» **Excerpted passage**:
↓

And your same quote could be said about 500hr pilots that think they know everything too!!
The point was that pilots, regardless of hours of experience, are not qualified to make such a statement. Instead we should yield our knowledge to members of the technical community in question, such as the repeated sources provided by tgrayson throughout this thread.
nosehair
Well-Known Member
What statement? I read him to say that we are all discussing technique. That his first flight training experience was the pitch to airspeed mantra, then had to learn the pitch to flight path mantra, then after many thousands of hours working both, has learned that it takes experience in both. I thought he was speaking to the experience level, not the knowledge level.
A bold statement he isn't qualified to make and one that is entirely wrong.
Disclaimer: I did not say, nor am I implying that I am qualified to make or dispute this statement. I am merely pointing out that those who are qualified to make such claims, IE the quoted authors in this thread, are in disagreement with the quoted statement.

↑

» **Work instructions**:
Continue the forum thread about pitch, airspeed and flight path technique from the point where it stops.

» **Material provided**:
↓

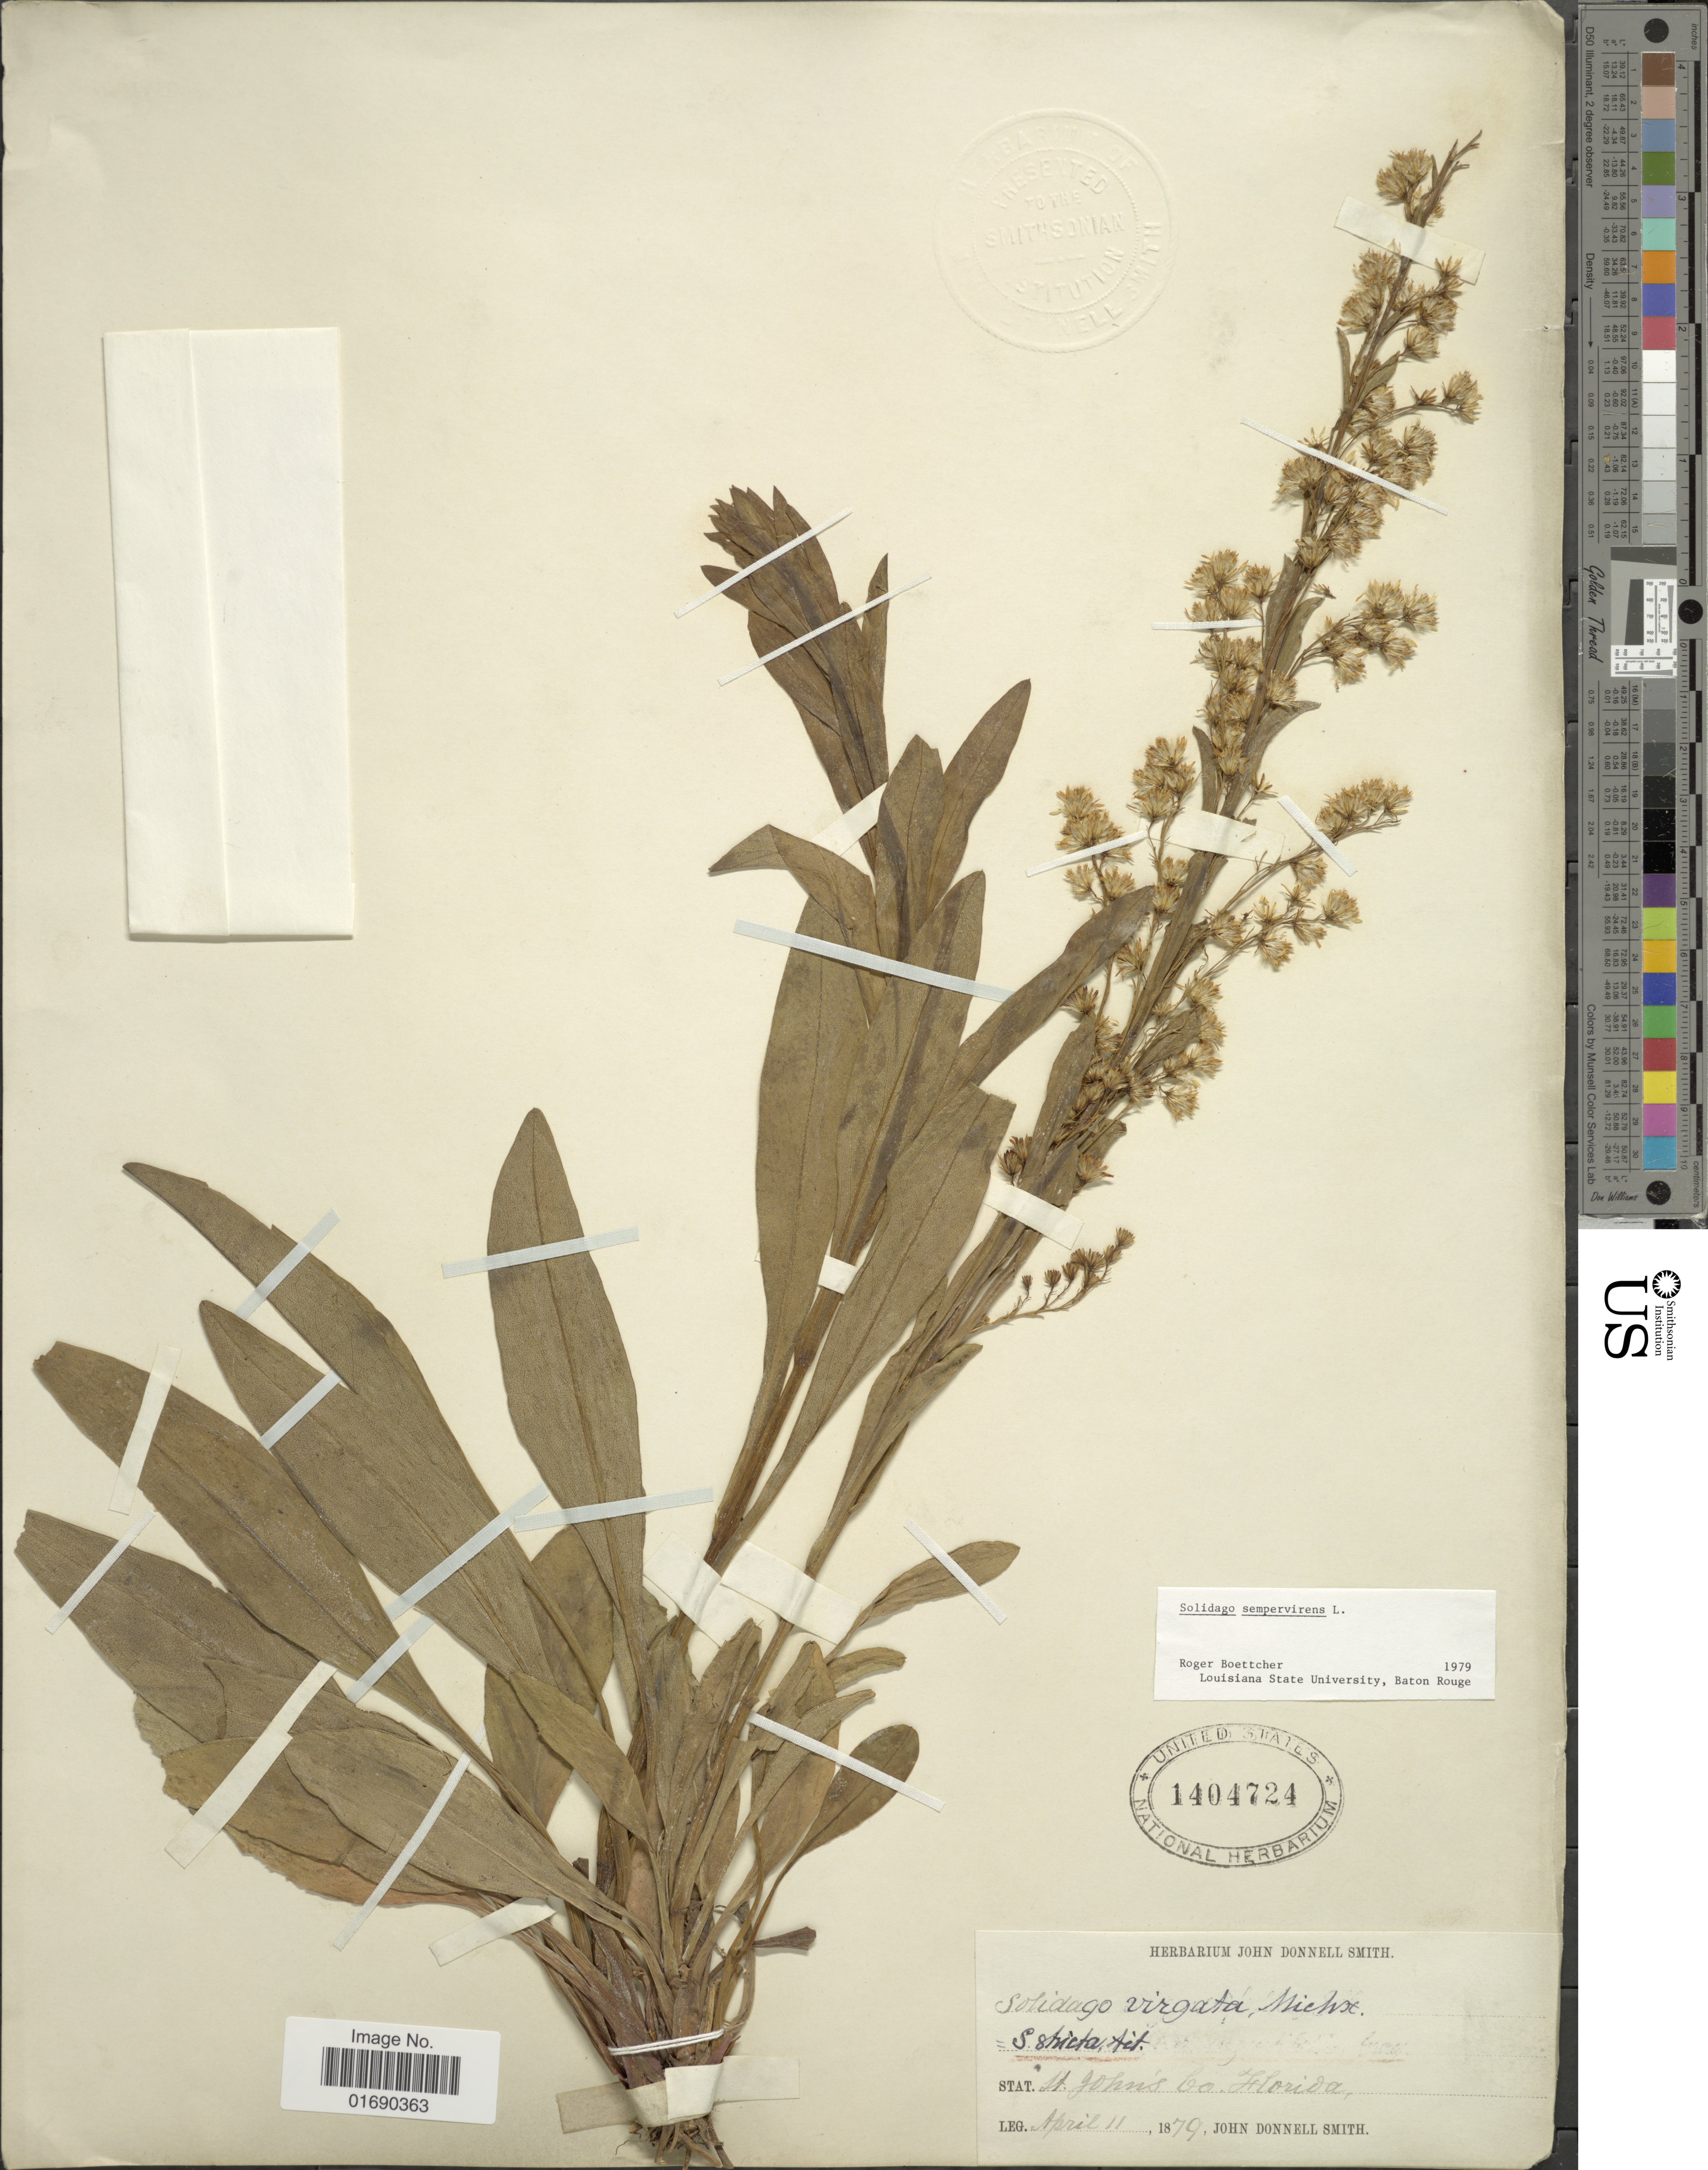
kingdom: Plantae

↑

» **Result below**:
Wrong, am I? Then why does it work?
You said neither is based on physics. On the contrary, pitch for airspeed is directly derived from the formulae tgray posted. Power for altitude is kind of simple, no engine equates to no climb. I have posted and tgray has spoken about how power required and power available link together for climb rate. Though no formula has been posted for power for altitude so here:
RC = 33,000 [Pa - Pr / W]
Where:
RC = Rate of climb in FPM
Pa = Power available in HP
Pr = Power required in HP
W = Weight in pounds
I presume you are referring to pitching for glide slope, if not ignore this:
P = mV
P = Momentum
m = Mass
V = Velocity
When momentum is enough to overcome weight, it works. When it isn't, if the distracted pilot doesn't realize the situation, it can kill.
I would like to ask you something now (assuming here
that you are or have flown for an airline or with some large turbine): Why do airlines make certain techniques into procedures?
APACHEpilot
New Member
I remember this just a few months earlier, having this same discussion with the DPE on my CFI practical test. There's one thing that is for sure, no matter how much we debate this technique of flying there will never be a clear cut answer. With that being said I teach in light single engine airplanes and have found that pitch=airspeed, power=altitude is the best way to teach it, I also believe it is the safest technique. If you teach a student that pitch = airspeed, if the engine fails you can bet the odds are a lot less that a student will stall-spin the airplane into the ground. That's my two pennies !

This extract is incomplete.